§ What you have to do
Go through the material and copy each line in which the word "class" shows up.

§ Exercise data
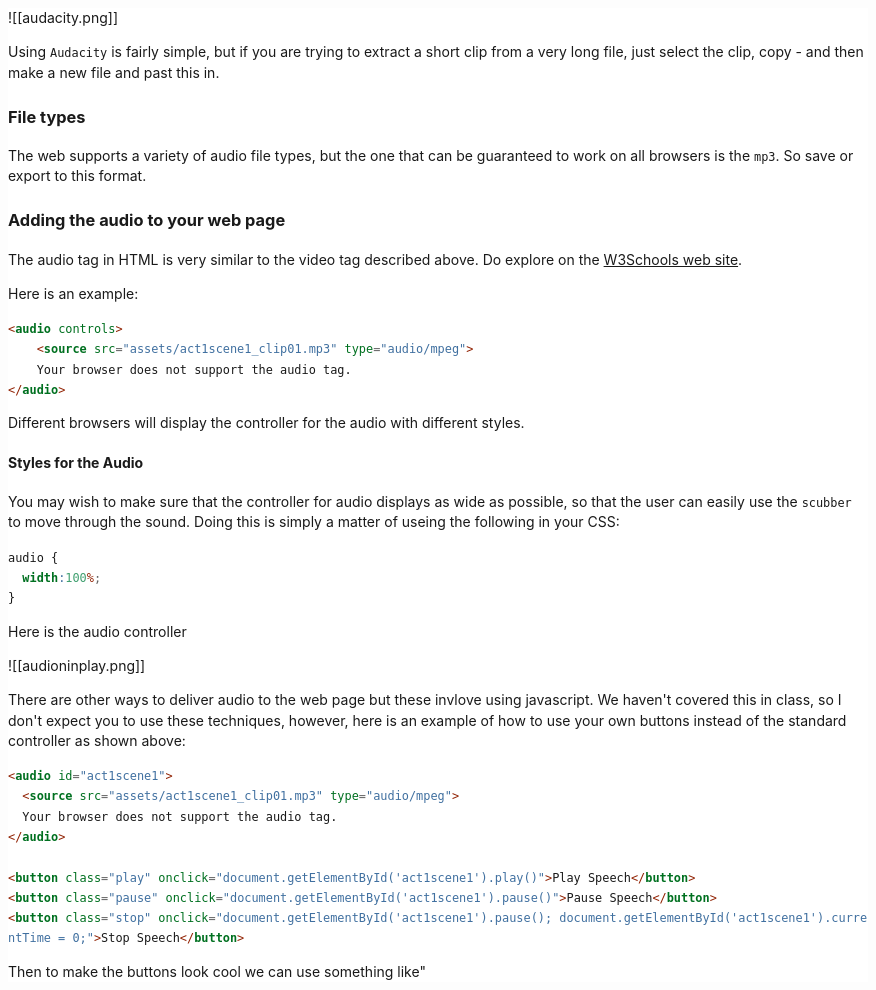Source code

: ![[audacity.png]]

Using `Audacity` is fairly simple, but if you are trying to extract a short clip from a very long file, just select the clip, copy - and then make a new file and past this in.

### File types

The web supports a variety of audio file types, but the one that can be guaranteed to work on all browsers is the `mp3`. So save or export to this format.

### Adding the audio to your web page

The audio tag in HTML is very similar to the video tag described above. Do explore on the [W3Schools web site][932f17fc].

  [932f17fc]: https://www.w3schools.com/tags/tag_audio.asp "w3 schools web site"

Here is an example:

```html
<audio controls>
	<source src="assets/act1scene1_clip01.mp3" type="audio/mpeg">
	Your browser does not support the audio tag.
</audio>
```
Different browsers will display the controller for the audio with different styles.

#### Styles for the Audio

You may wish to make sure that the controller for audio displays as wide as possible, so that the user can easily use the `scubber` to move through the sound. Doing this is simply a matter of useing the following in your CSS:

```css
audio {
  width:100%;
}
```

Here is the audio controller

![[audioninplay.png]]

There are other ways to deliver audio to the web page but these invlove using javascript. We haven't covered this in class, so I don't expect you to use these techniques, however, here is an example of how to use your own buttons instead of the standard controller as shown above:

```html
<audio id="act1scene1">
  <source src="assets/act1scene1_clip01.mp3" type="audio/mpeg">
  Your browser does not support the audio tag.
</audio>

<button class="play" onclick="document.getElementById('act1scene1').play()">Play Speech</button>
<button class="pause" onclick="document.getElementById('act1scene1').pause()">Pause Speech</button>
<button class="stop" onclick="document.getElementById('act1scene1').pause(); document.getElementById('act1scene1').currentTime = 0;">Stop Speech</button>
```
Then to make the buttons look cool we can use something like"


  [9ed64ce1]: https://omz-software.com/vidl/ "Grab vidl"
  [64074bd1]: https://www.4kdownload.com "Grab 4kdownload"
  [932911ab]: https://www.w3schools.com/tags/tag_video.asp "w3Schools"
  [a7e4ded6]: https://shotcut.org/download/ "Get ShotCut here for MAC or PC"
  [8b45ed15]: https://www.audacityteam.org "Get audacity"
  [9b8e4fd5]: https://forum.audacityteam.org/viewtopic.php?t=107162 "Catalina workaraound"
  [a285241f]: librivox.org "Go to Libravox"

§ Result of the task
There are other ways to deliver audio to the web page but these invlove using javascript. We haven't covered this in class, so I don't expect you to use these techniques, however, here is an example of how to use your own buttons instead of the standard controller as shown above:
<button class="play" onclick="document.getElementById('act1scene1').play()">Play Speech</button>
<button class="pause" onclick="document.getElementById('act1scene1').pause()">Pause Speech</button>
<button class="stop" onclick="document.getElementById('act1scene1').pause(); document.getElementById('act1scene1').currentTime = 0;">Stop Speech</button>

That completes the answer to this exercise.